I have a set of matrices $A_1,\ldots,A_n$ and another set $B_i = A_i^{-1}$ for $i = 1,\ldots, n$ (I assume $A_i$ are invertible). Let $\mathcal{A} = \{A_i\} \cup \{B_i\}$.
What are some simple conditions under which
$$\prod_{k=1}^r C_k = I$$
(for $C_k \in \mathcal{A}$ and $r$ an integer) if and only if the $C_k$ are directly cancelling because $A_i$ are multiplied by $B_i$ in some order (i.e. everything cancels out exactly)?
More mathematically:
Say we have the free group generated by $S = \{1 ,\ldots,n\}$, and a homomorphism $h(i) = A_i$ for $i \in S$. Under what conditions the kernel of $h$ is the identity?
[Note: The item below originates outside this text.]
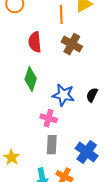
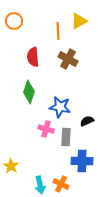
black semicircle: (92, 95) -> (87, 121), moved, turned 40
gray rectangle: (52, 145) -> (66, 137), moved
blue cross: (87, 152) -> (82, 161), turned -35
(This is a follow-up to this: Under what conditions each of the matrices generated by a finite set of matrices unique?)
First of all it is trivial to show that if that your condition holds true up to rotation. Indeed let $Z$ be the last matrix in the sequence $C_k$. Then trivially $$ Z\prod C_k Z^{-1} =I $$ Now we can claim that for the last matrix in the sequence it is inverse of the rest of the product. This is the necessary and sufficient condition. And this implies the same property for any other last matrix obtained by the rotation.